■ **Task list**
1. Please copy the Skirpenbeck history word for word, from "The name ‘Skirpenbeck’" to "William the Conqueror.".
2. According to the Skirpenbeck history, who bought the manor of Skirpenbeck?
3. The Skirpenbeck history says the chantry chapel is sometimes described as dedicated to St. Agatha. Explain what the text offers against that description.

■ **Selected text**
□ □ □ □ □
St Mary, Skipenbeck

The Origin of Sirpenbeck

The name ‘Skirpenbeck’ comes from the old Norse words ‘skerping’ and ‘bekkr’ which translate as ‘barren land beside a stream’.  ‘Scarpenbec’, as it is referred to in the Domesday Book, was held by Forne son of Sigulf and later came under the lordship of Odo the Bowman.  The manor of Skirpenbeck was later purchased by William de Chauncy who had fought with William the Conqueror.

The church at Skirpenbeck, dedicated to St. Mary, dates from the twelfth century.  In the middle of that century it was given to the Abbey at Whitby by Walter de Chancy and his son.  Whitby Abbey held the church and its patronage until, at the Dissolution of the Monasteries in the sixteenth century, it passed to the Crown.  In the Middle Ages there was also a chantry chapel at Skirpenbeck.  This is sometimes described as being dedicated to St. Agatha.  However, a source connected to St. Agatha’s Abbey at Easby, near Richmond, refers to St. Sylvester’s Chapel at Skirpenbeck where prayers were said for John Romayn, an Italian churchman who was the first sub-dean of York Minster before becoming Archdeacon of Richmond.  He died around 1255.  St. Sylvester was pope from 314 AD until his death in 335 AD.
□ □ □ □ □
■ **Supplied entries**
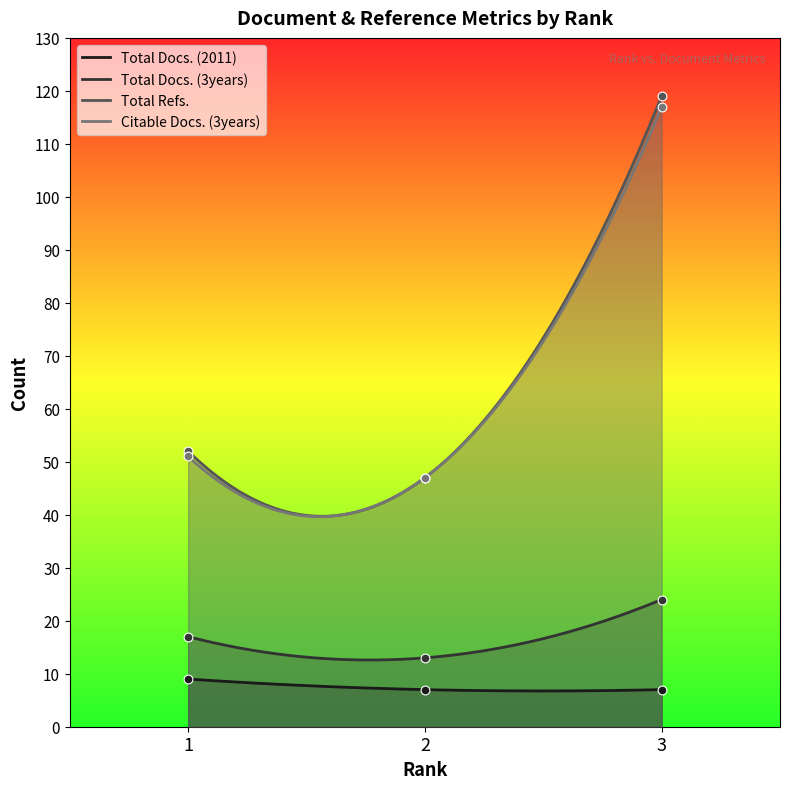

What are all the series names shown in the legend?

Total Docs. (2011), Total Docs. (3years), Total Refs., Citable Docs. (3years)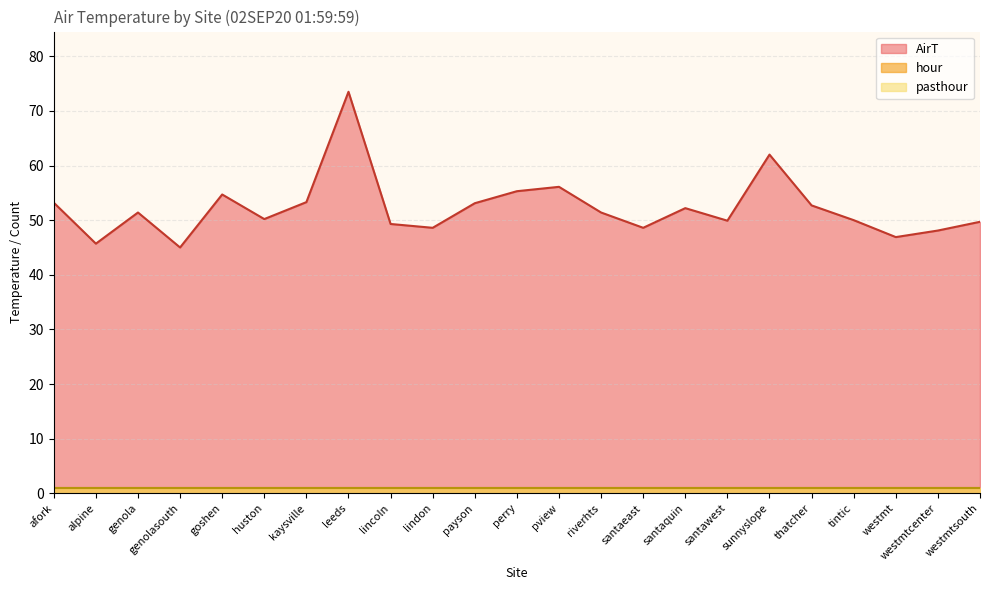

What is the value of the AirT point at the 6th from the left?

50.2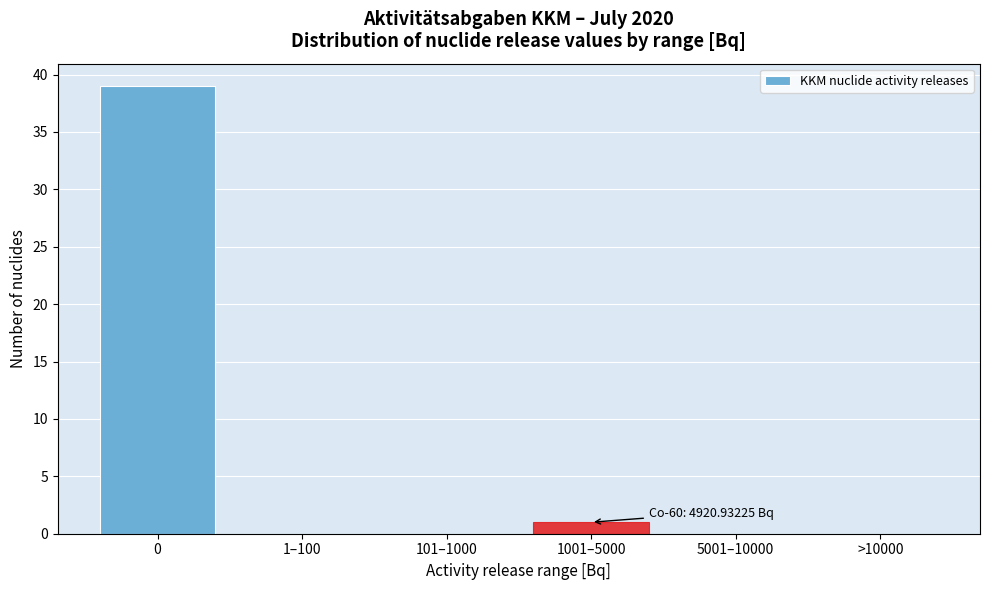

Reading left to right, list all the values displayed in this chart.

0=39	1–100=0	101–1000=0	1001–5000=1	5001–10000=0	>10000=0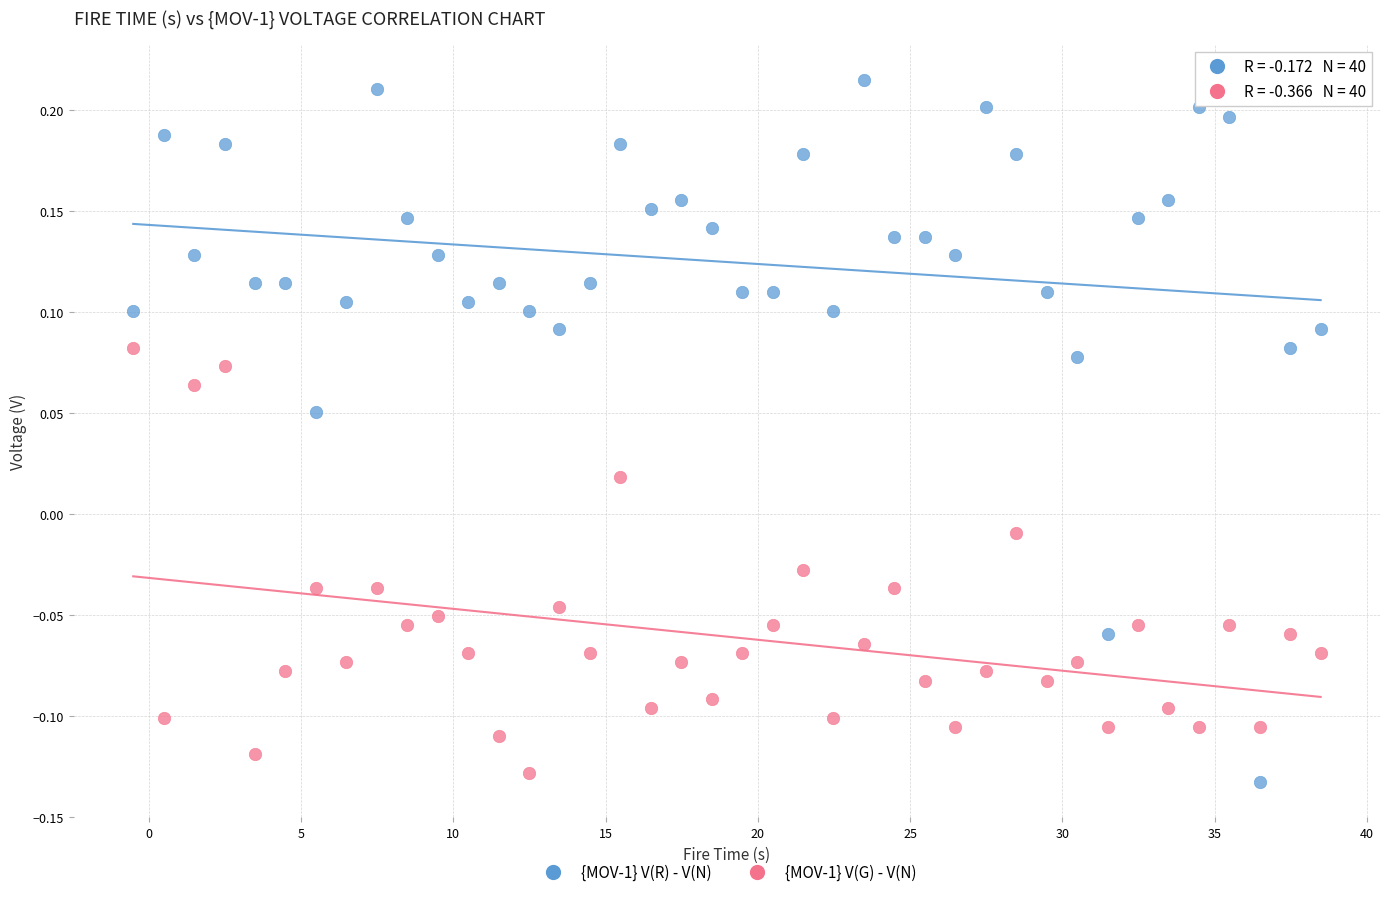

Across all data points, what is the range of Y values (max minus min)?

0.3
□ □ □ □ □
■ **Answers**
1.
The name ‘Skirpenbeck’ comes from the old Norse words ‘skerping’ and ‘bekkr’ which translate as ‘barren land beside a stream’.  ‘Scarpenbec’, as it is referred to in the Domesday Book, was held by Forne son of Sigulf and later came under the lordship of Odo the Bowman.  The manor of Skirpenbeck was later purchased by William de Chauncy who had fought with William the Conqueror.

2. William de Chauncy, who had fought with William the Conqueror.

3. A source connected to St. Agatha's Abbey at Easby, near Richmond, refers to St. Sylvester's Chapel at Skirpenbeck. Prayers were said there for John Romayn, the first sub-dean of York Minster, who later became Archdeacon of Richmond.